The Role of the Clergy
The grapevine suggests that some query may exist over the role of clergy in church life in the new system, so it may be worth giving some space to clarify. In the Rectorial Benefice system, there exists a Rector (Ministry Area Leader), who holds the incumbency, but not by him- or herself; Vicars, who by right (not delegation) share in the Rector’s incumbency; and NSMs, who are licensed to the MA. As the MA will be, legally, one large parish, this means that all of the clergy are licensed to the whole ministry area; we will no longer be licensed to exclusively one church.
That said, long experience, backed by solid research, suggests that churches thrive best when they know who “their” priest is. Although the language of “focal ministry” is not as much in favour as in previous years, the principle still stands. To be sure: it will be of value for each of our parishes to know and engage with all the MA clergy in appropriate ways. But, for avoidance of doubt, be assured that “your” priest and his or her ministry will not be taken away; he or she will continue to be the point of first contact and guiding leader and pastor at the local church level. It is, indeed, that simple.

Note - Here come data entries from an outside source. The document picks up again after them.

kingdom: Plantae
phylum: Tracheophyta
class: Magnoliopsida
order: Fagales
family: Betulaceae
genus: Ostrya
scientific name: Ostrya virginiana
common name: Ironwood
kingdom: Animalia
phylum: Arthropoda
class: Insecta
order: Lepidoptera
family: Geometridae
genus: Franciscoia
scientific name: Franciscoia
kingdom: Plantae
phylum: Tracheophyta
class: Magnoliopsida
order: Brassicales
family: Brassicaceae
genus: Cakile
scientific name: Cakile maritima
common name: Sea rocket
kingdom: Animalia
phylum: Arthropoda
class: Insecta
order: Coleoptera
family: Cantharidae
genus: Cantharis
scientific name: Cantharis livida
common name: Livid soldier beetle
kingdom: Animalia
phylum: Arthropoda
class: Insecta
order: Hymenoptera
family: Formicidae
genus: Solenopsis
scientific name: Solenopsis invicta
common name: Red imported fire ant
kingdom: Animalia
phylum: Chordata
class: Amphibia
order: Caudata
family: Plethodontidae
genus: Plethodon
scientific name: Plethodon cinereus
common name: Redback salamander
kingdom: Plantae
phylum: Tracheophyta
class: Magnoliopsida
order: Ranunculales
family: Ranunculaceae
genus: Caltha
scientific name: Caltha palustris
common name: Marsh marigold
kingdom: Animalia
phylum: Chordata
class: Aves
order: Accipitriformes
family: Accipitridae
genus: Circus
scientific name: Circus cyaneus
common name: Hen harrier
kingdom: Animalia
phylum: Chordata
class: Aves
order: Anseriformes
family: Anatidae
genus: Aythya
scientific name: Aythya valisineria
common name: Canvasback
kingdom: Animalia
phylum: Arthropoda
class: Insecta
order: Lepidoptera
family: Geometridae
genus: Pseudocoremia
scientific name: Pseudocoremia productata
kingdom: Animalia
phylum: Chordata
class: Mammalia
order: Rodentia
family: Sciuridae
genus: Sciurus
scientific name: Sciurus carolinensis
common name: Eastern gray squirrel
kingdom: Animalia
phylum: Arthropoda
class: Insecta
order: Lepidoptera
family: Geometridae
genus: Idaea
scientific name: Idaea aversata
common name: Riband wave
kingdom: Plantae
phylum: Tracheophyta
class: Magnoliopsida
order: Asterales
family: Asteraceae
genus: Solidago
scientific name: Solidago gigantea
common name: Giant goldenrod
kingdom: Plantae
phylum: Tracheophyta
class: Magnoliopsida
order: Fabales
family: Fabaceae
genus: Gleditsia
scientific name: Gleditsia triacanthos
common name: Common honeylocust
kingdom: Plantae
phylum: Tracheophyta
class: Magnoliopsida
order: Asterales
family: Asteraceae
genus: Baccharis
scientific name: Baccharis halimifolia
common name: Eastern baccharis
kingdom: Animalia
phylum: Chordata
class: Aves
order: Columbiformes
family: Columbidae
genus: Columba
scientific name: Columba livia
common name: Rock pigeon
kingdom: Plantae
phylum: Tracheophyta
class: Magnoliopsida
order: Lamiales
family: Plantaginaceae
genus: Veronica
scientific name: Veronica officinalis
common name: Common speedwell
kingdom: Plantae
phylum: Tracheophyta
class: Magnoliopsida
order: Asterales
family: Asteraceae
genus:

Our work as clergy at the MA level is collaborative, and we are already working hard to build a strong ethos of regular mutual consultation, consensus-building, and prayer as colleagues. It is to be hoped, on the one hand, that this ethos will spill down to the parishes, as well, in practical ways. On the other hand, your local clergy will continue to chair your LCC, to provide the key Sunday presence in your locality — though invitations to one another’s churches are always welcome! — and to exercise primary pastoral ministry. The MAL wishes to get to know each of these parishes and as many parishioners as possible and will seek opportunities to be available to all — but not at the expense of your own priest’s ability to thrive in ministry in his or her own place. Maindee will still have Fr. Will as parish priest; St. Julian’s, Fr. David; Alway, Fr. Sam; Lliswerry, Rev’d Linda; Caerleon, Rev’d Sue; Christchurch, Fr. Stephen.
Two of our parishes (St. Julian’s & Alway), it must be noted, have a particular stance on the sacramental ministry of women that will be respected in line with current Anglican norms, and they must be assured of this. In turn, their clergy have set a firm example of respecting +Cherry’s ministry as the ordinary of our diocese and the ministries of our local female colleagues. The modern Anglican approach encourages “mutual flourishing”, and that will be our watchword. We are required to live in communion to the fullest extent possible and to love one another even in the midst of ambiguities.